» JOB A: Repeat the passage of the earnings call transcript from "Good day and" to "go ahead, sir.", word for word.

» SELECTED TEXT:
## begin
Good day and welcome everyone to the IDACORP third quarter 2008 conference. Today’s conference call is being recorded and is being webcast live. A complete replay will also be available from the end of the day for a period of 12 months on the company’s web site at www.idacorp.com. (Operator instructions) At this time, I would like to turn the conference over to the Director of Investor Relations, Mr. Lawrence Spencer. Please go ahead, sir.

Lawrence Spencer

Management

Thank you, Sarah, and good afternoon, everyone. Welcome to our November 6, 2008 third quarter earnings release conference call. We issued our earnings release before the markets opened today, and that document is now posted to our IDACORP web site at www.idacorpinc.com. We also filed the Form 10-Q at the SEC today, and that document has also been posted to our IDACORP site. On the call today, we have LaMont Keen, IDACORP and Idaho Power President and CEO and Darrel Anderson, IDACORP and Idaho Power Senior Vice President of Administrative Services and CFO. We also have other officers available to help answer your questions during the Q&A period. Before turning the presentation over to LaMont, I’ll cover a few details with you. First, our presentation today may contain forward-looking statements, and it is important to note that the corporation’s future results could differ materially from those discussed. A full discussion of the factors that could cause future results to differ materially can be found in our filings with the Securities and Exchange Commission. Now, I’ll briefly discuss the financial results from today’s earnings press release. IDACORP’s third quarter 2008 net income was $51.7 million, $22.8 million more than last year’s third quarter. Year to date, IDACORP’s net income was $91 million compared with $72 million in 2007. IDACORP earnings increased by $0.49 per diluted share quarter over quarter to $1.14 per diluted share. For the first nine months of 2008, earnings were $2.02 per diluted share, compared to $1.63 per diluted share for the same period in 2007. With that, I’ll now turn the presentation over to LaMont.
## end
» INPUT RECORDS:
## begin
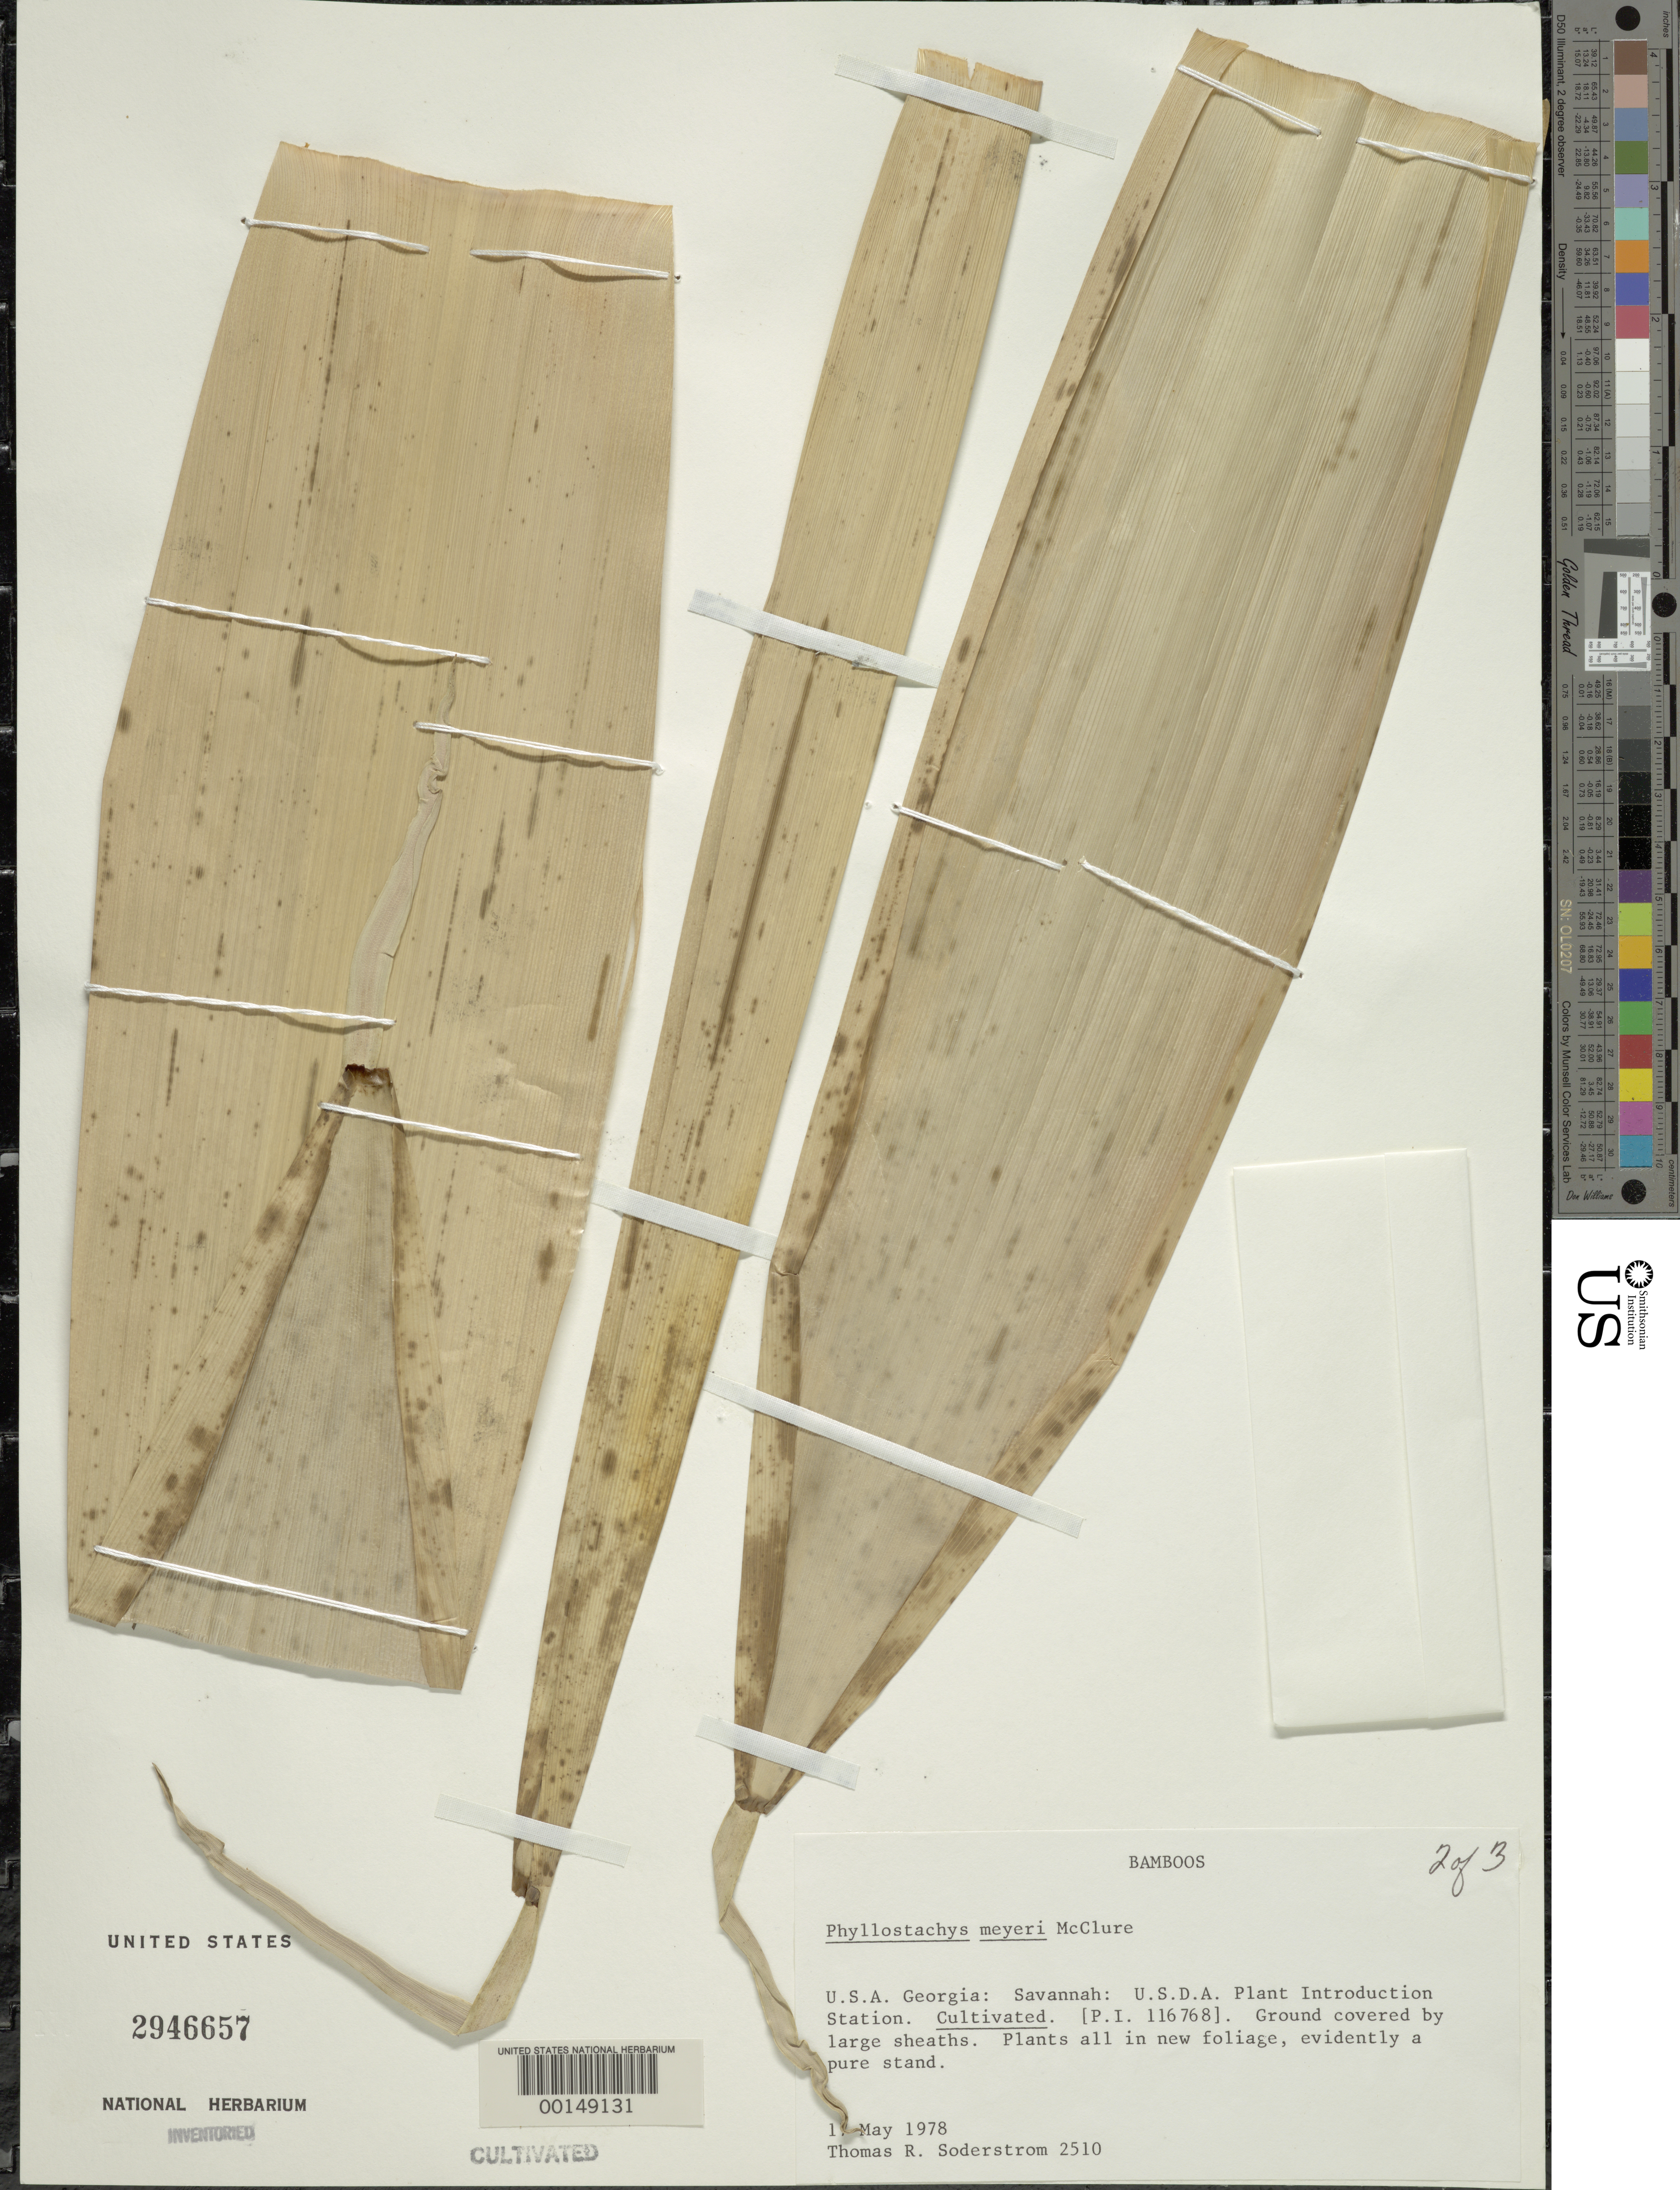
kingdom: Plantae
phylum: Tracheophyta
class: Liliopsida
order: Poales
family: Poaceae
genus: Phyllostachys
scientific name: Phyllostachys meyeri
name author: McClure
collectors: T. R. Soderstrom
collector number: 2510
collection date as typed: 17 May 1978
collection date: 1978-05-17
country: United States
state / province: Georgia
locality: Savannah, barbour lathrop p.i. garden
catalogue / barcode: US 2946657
## end
## begin
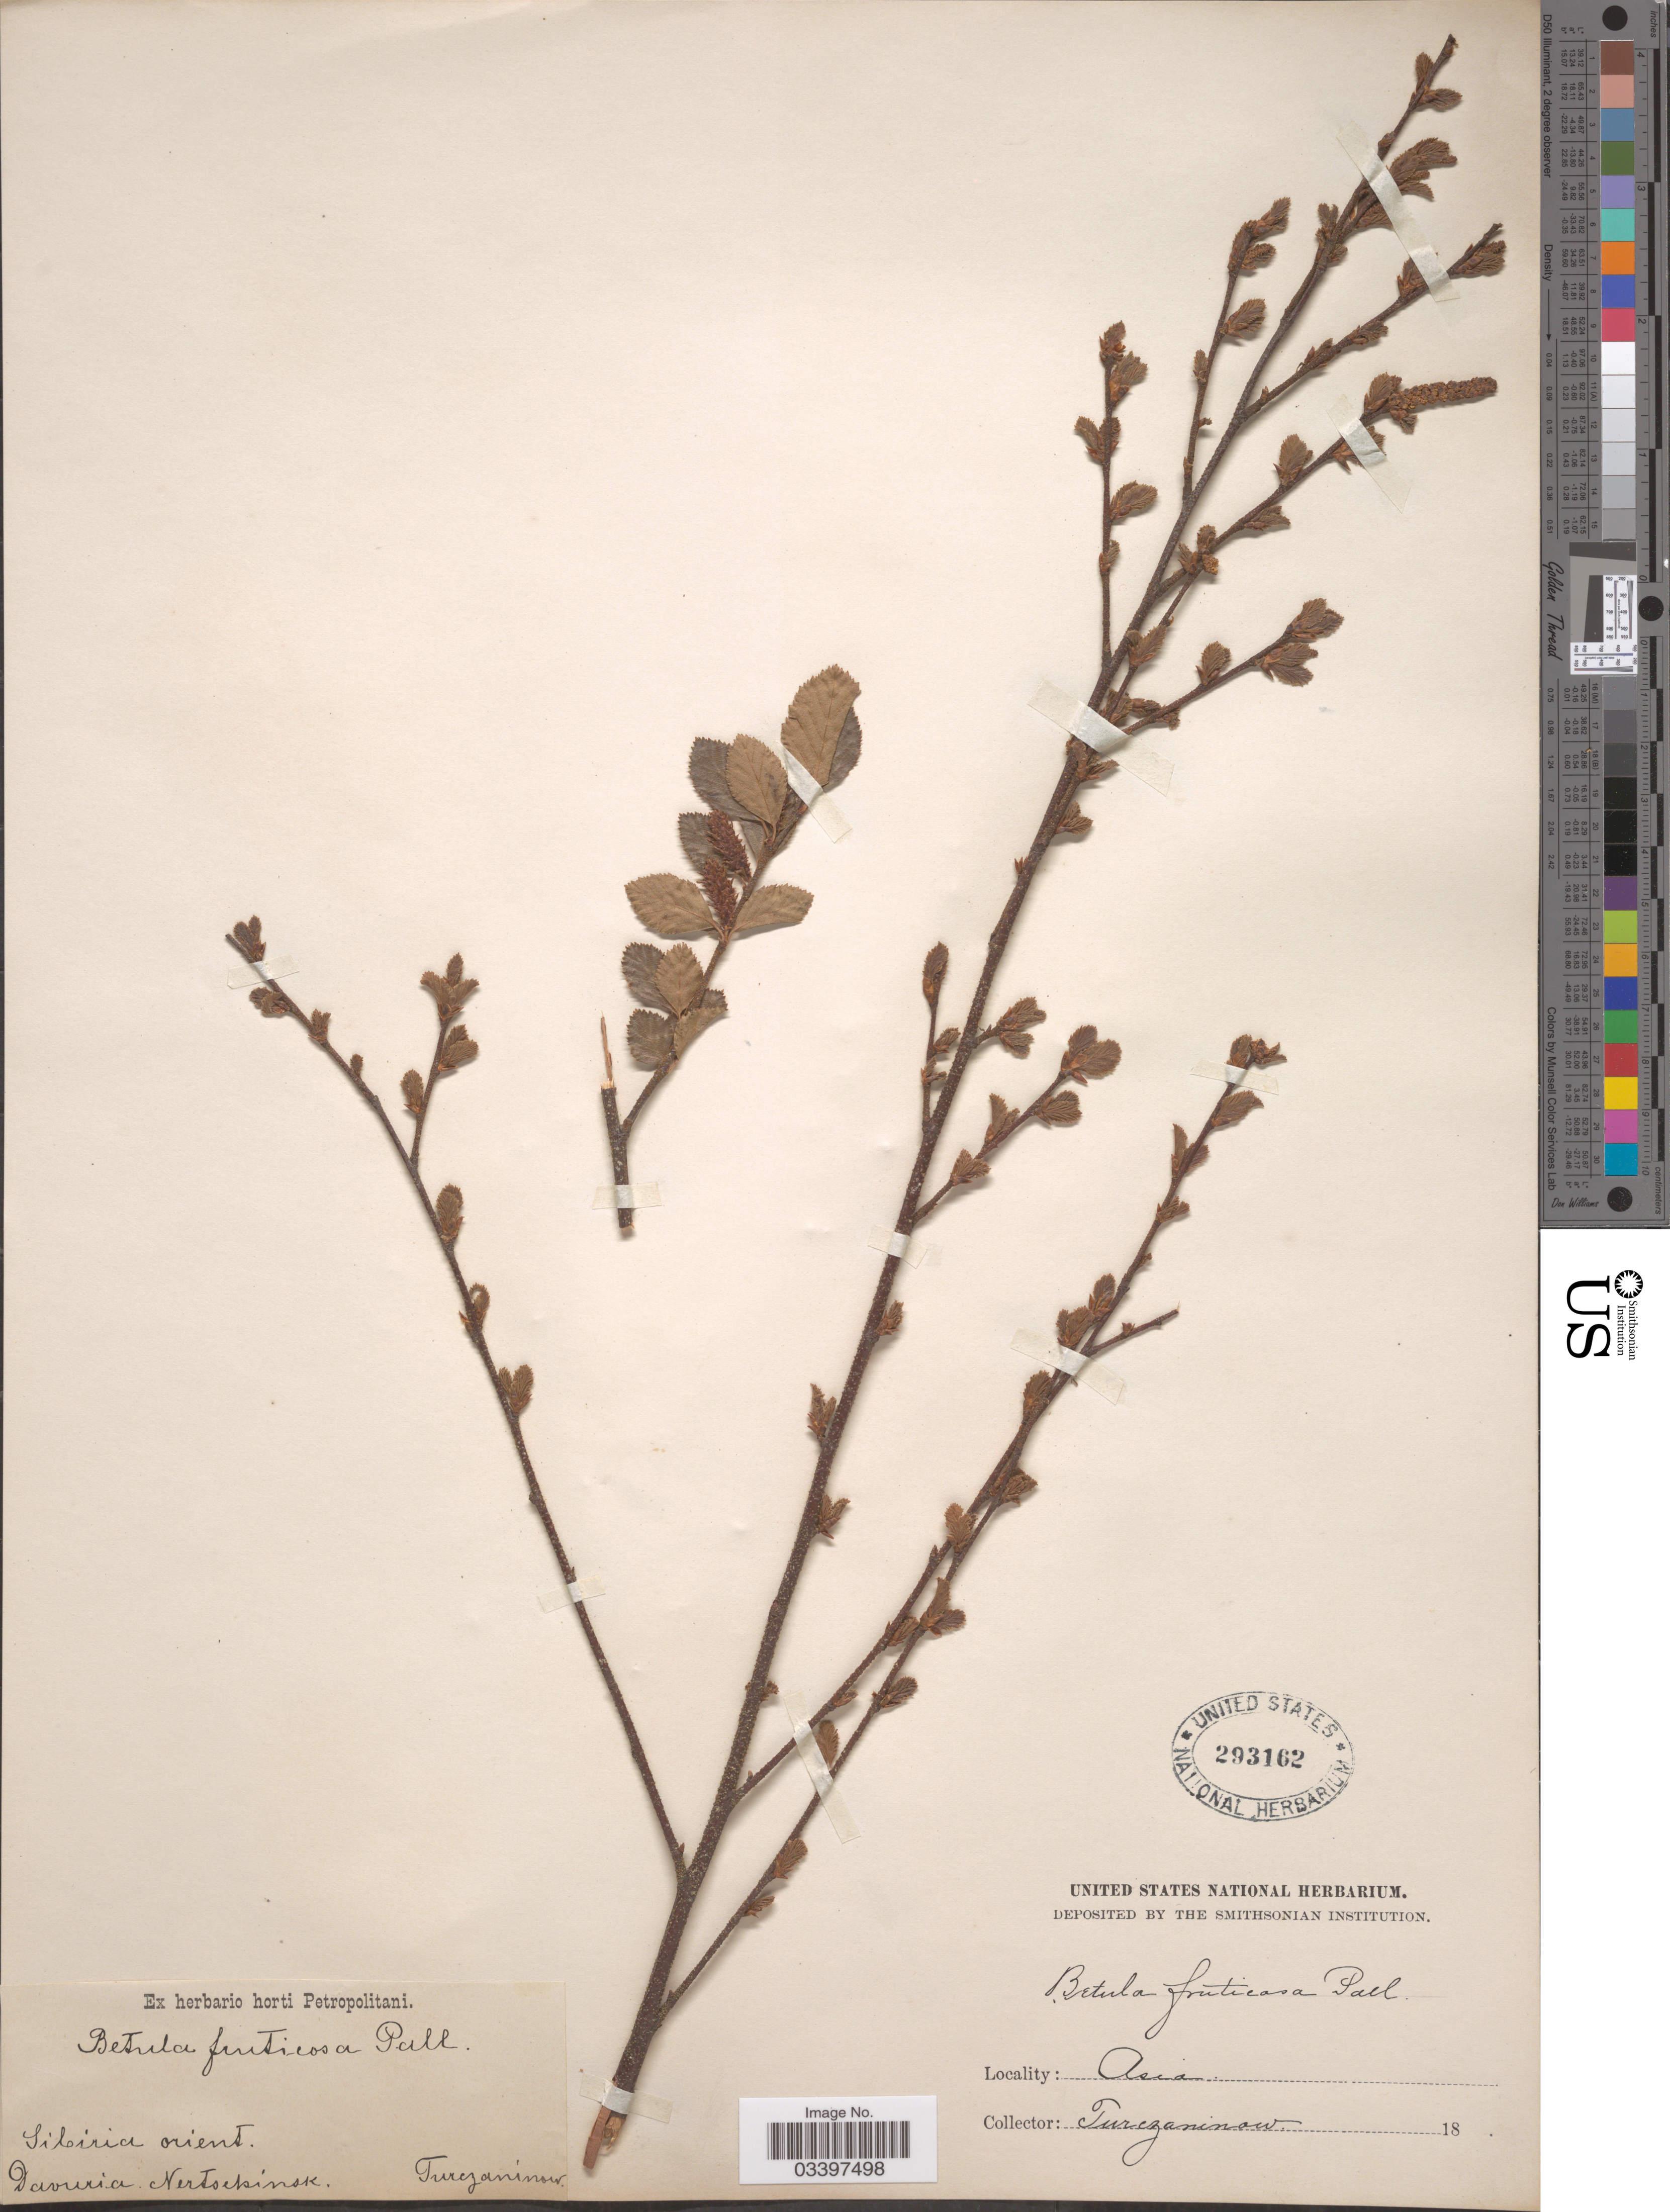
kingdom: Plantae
## end
» JOB B: Reproduce the lines of the listing from the line with "order: Poales" to the line with "locality: Savannah, barbour", including both of those lines.

» WORKED SOLUTION A:
Good day and welcome everyone to the IDACORP third quarter 2008 conference. Today’s conference call is being recorded and is being webcast live. A complete replay will also be available from the end of the day for a period of 12 months on the company’s web site at www.idacorp.com. (Operator instructions) At this time, I would like to turn the conference over to the Director of Investor Relations, Mr. Lawrence Spencer. Please go ahead, sir.

» WORKED SOLUTION B:
order: Poales
family: Poaceae
genus: Phyllostachys
scientific name: Phyllostachys meyeri
name author: McClure
collectors: T. R. Soderstrom
collector number: 2510
collection date as typed: 17 May 1978
collection date: 1978-05-17
country: United States
state / province: Georgia
locality: Savannah, barbour lathrop p.i. garden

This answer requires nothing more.